Can you reproduce all of the records below, line for line, without changing anything?

[Dataset excerpt]
━━━━━━━━━━

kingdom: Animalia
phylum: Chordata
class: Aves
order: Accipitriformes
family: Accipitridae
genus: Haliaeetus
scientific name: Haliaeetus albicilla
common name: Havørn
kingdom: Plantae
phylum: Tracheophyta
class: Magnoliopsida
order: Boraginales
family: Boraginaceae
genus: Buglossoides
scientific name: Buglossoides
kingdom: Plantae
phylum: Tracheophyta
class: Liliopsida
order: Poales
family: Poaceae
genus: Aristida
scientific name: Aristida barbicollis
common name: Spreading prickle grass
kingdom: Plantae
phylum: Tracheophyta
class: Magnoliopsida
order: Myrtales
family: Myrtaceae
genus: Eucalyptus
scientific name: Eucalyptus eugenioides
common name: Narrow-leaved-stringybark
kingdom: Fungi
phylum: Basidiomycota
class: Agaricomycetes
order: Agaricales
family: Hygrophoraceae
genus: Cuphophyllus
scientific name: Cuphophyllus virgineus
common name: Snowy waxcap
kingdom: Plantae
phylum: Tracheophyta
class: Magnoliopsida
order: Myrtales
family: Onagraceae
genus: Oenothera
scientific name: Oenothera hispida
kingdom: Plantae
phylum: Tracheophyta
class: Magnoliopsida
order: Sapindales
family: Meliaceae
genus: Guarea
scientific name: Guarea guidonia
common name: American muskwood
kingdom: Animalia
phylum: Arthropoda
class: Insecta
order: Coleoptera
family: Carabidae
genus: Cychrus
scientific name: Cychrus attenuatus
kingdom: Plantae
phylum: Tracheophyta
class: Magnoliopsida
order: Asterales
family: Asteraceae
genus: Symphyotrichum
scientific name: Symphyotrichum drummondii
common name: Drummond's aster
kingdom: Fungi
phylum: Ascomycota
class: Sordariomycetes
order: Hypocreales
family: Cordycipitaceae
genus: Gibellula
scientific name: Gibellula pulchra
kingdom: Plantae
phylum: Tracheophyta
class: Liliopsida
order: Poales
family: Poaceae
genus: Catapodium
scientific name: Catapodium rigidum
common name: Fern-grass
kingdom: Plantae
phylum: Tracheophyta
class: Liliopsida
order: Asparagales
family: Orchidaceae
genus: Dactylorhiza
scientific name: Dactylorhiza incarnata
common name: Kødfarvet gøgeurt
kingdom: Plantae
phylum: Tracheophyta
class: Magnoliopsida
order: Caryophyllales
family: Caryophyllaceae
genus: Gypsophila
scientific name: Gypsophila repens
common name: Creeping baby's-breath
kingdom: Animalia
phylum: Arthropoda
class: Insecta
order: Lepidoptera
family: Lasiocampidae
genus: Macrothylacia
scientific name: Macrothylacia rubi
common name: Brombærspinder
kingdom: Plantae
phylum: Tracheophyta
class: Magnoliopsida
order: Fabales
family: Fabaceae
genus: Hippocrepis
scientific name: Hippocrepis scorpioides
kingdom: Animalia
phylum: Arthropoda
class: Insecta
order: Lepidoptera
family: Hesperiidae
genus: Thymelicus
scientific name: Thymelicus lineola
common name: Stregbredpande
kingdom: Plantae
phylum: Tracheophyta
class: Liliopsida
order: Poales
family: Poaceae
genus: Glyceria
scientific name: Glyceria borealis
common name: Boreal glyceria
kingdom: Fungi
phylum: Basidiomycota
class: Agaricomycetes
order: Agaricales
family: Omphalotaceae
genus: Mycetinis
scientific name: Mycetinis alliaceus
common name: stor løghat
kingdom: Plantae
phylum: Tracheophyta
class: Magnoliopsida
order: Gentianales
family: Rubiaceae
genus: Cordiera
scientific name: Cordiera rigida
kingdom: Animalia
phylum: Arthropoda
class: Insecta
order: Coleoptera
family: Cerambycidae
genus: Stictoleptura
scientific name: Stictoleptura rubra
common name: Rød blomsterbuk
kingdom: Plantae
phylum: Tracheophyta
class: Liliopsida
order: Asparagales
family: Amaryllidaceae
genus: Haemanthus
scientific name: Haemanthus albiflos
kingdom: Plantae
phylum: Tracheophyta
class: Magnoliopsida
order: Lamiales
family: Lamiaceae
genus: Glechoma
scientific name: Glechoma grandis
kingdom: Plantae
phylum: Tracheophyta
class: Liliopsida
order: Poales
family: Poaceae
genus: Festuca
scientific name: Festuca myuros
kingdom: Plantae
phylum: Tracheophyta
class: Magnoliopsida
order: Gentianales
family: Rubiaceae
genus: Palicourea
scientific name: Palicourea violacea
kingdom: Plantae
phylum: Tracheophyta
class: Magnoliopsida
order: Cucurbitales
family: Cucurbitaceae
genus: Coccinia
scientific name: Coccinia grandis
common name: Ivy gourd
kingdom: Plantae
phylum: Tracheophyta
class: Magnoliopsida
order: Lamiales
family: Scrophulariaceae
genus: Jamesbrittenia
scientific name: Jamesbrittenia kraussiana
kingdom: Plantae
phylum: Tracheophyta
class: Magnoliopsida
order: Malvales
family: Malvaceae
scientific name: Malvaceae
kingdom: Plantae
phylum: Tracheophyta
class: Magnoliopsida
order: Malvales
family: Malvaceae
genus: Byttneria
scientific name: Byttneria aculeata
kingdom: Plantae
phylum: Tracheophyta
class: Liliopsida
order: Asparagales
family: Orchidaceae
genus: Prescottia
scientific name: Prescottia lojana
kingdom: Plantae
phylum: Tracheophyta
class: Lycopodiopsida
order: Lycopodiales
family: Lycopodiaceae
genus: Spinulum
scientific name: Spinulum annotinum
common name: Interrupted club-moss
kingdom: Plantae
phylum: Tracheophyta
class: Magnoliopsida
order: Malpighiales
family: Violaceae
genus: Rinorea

━━━━━━━━━━

■ **Expected answer**:
kingdom: Animalia
phylum: Chordata
class: Aves
order: Accipitriformes
family: Accipitridae
genus: Haliaeetus
scientific name: Haliaeetus albicilla
common name: Havørn
kingdom: Plantae
phylum: Tracheophyta
class: Magnoliopsida
order: Boraginales
family: Boraginaceae
genus: Buglossoides
scientific name: Buglossoides
kingdom: Plantae
phylum: Tracheophyta
class: Liliopsida
order: Poales
family: Poaceae
genus: Aristida
scientific name: Aristida barbicollis
common name: Spreading prickle grass
kingdom: Plantae
phylum: Tracheophyta
class: Magnoliopsida
order: Myrtales
family: Myrtaceae
genus: Eucalyptus
scientific name: Eucalyptus eugenioides
common name: Narrow-leaved-stringybark
kingdom: Fungi
phylum: Basidiomycota
class: Agaricomycetes
order: Agaricales
family: Hygrophoraceae
genus: Cuphophyllus
scientific name: Cuphophyllus virgineus
common name: Snowy waxcap
kingdom: Plantae
phylum: Tracheophyta
class: Magnoliopsida
order: Myrtales
family: Onagraceae
genus: Oenothera
scientific name: Oenothera hispida
kingdom: Plantae
phylum: Tracheophyta
class: Magnoliopsida
order: Sapindales
family: Meliaceae
genus: Guarea
scientific name: Guarea guidonia
common name: American muskwood
kingdom: Animalia
phylum: Arthropoda
class: Insecta
order: Coleoptera
family: Carabidae
genus: Cychrus
scientific name: Cychrus attenuatus
kingdom: Plantae
phylum: Tracheophyta
class: Magnoliopsida
order: Asterales
family: Asteraceae
genus: Symphyotrichum
scientific name: Symphyotrichum drummondii
common name: Drummond's aster
kingdom: Fungi
phylum: Ascomycota
class: Sordariomycetes
order: Hypocreales
family: Cordycipitaceae
genus: Gibellula
scientific name: Gibellula pulchra
kingdom: Plantae
phylum: Tracheophyta
class: Liliopsida
order: Poales
family: Poaceae
genus: Catapodium
scientific name: Catapodium rigidum
common name: Fern-grass
kingdom: Plantae
phylum: Tracheophyta
class: Liliopsida
order: Asparagales
family: Orchidaceae
genus: Dactylorhiza
scientific name: Dactylorhiza incarnata
common name: Kødfarvet gøgeurt
kingdom: Plantae
phylum: Tracheophyta
class: Magnoliopsida
order: Caryophyllales
family: Caryophyllaceae
genus: Gypsophila
scientific name: Gypsophila repens
common name: Creeping baby's-breath
kingdom: Animalia
phylum: Arthropoda
class: Insecta
order: Lepidoptera
family: Lasiocampidae
genus: Macrothylacia
scientific name: Macrothylacia rubi
common name: Brombærspinder
kingdom: Plantae
phylum: Tracheophyta
class: Magnoliopsida
order: Fabales
family: Fabaceae
genus: Hippocrepis
scientific name: Hippocrepis scorpioides
kingdom: Animalia
phylum: Arthropoda
class: Insecta
order: Lepidoptera
family: Hesperiidae
genus: Thymelicus
scientific name: Thymelicus lineola
common name: Stregbredpande
kingdom: Plantae
phylum: Tracheophyta
class: Liliopsida
order: Poales
family: Poaceae
genus: Glyceria
scientific name: Glyceria borealis
common name: Boreal glyceria
kingdom: Fungi
phylum: Basidiomycota
class: Agaricomycetes
order: Agaricales
family: Omphalotaceae
genus: Mycetinis
scientific name: Mycetinis alliaceus
common name: stor løghat
kingdom: Plantae
phylum: Tracheophyta
class: Magnoliopsida
order: Gentianales
family: Rubiaceae
genus: Cordiera
scientific name: Cordiera rigida
kingdom: Animalia
phylum: Arthropoda
class: Insecta
order: Coleoptera
family: Cerambycidae
genus: Stictoleptura
scientific name: Stictoleptura rubra
common name: Rød blomsterbuk
kingdom: Plantae
phylum: Tracheophyta
class: Liliopsida
order: Asparagales
family: Amaryllidaceae
genus: Haemanthus
scientific name: Haemanthus albiflos
kingdom: Plantae
phylum: Tracheophyta
class: Magnoliopsida
order: Lamiales
family: Lamiaceae
genus: Glechoma
scientific name: Glechoma grandis
kingdom: Plantae
phylum: Tracheophyta
class: Liliopsida
order: Poales
family: Poaceae
genus: Festuca
scientific name: Festuca myuros
kingdom: Plantae
phylum: Tracheophyta
class: Magnoliopsida
order: Gentianales
family: Rubiaceae
genus: Palicourea
scientific name: Palicourea violacea
kingdom: Plantae
phylum: Tracheophyta
class: Magnoliopsida
order: Cucurbitales
family: Cucurbitaceae
genus: Coccinia
scientific name: Coccinia grandis
common name: Ivy gourd
kingdom: Plantae
phylum: Tracheophyta
class: Magnoliopsida
order: Lamiales
family: Scrophulariaceae
genus: Jamesbrittenia
scientific name: Jamesbrittenia kraussiana
kingdom: Plantae
phylum: Tracheophyta
class: Magnoliopsida
order: Malvales
family: Malvaceae
scientific name: Malvaceae
kingdom: Plantae
phylum: Tracheophyta
class: Magnoliopsida
order: Malvales
family: Malvaceae
genus: Byttneria
scientific name: Byttneria aculeata
kingdom: Plantae
phylum: Tracheophyta
class: Liliopsida
order: Asparagales
family: Orchidaceae
genus: Prescottia
scientific name: Prescottia lojana
kingdom: Plantae
phylum: Tracheophyta
class: Lycopodiopsida
order: Lycopodiales
family: Lycopodiaceae
genus: Spinulum
scientific name: Spinulum annotinum
common name: Interrupted club-moss
kingdom: Plantae
phylum: Tracheophyta
class: Magnoliopsida
order: Malpighiales
family: Violaceae
genus: Rinorea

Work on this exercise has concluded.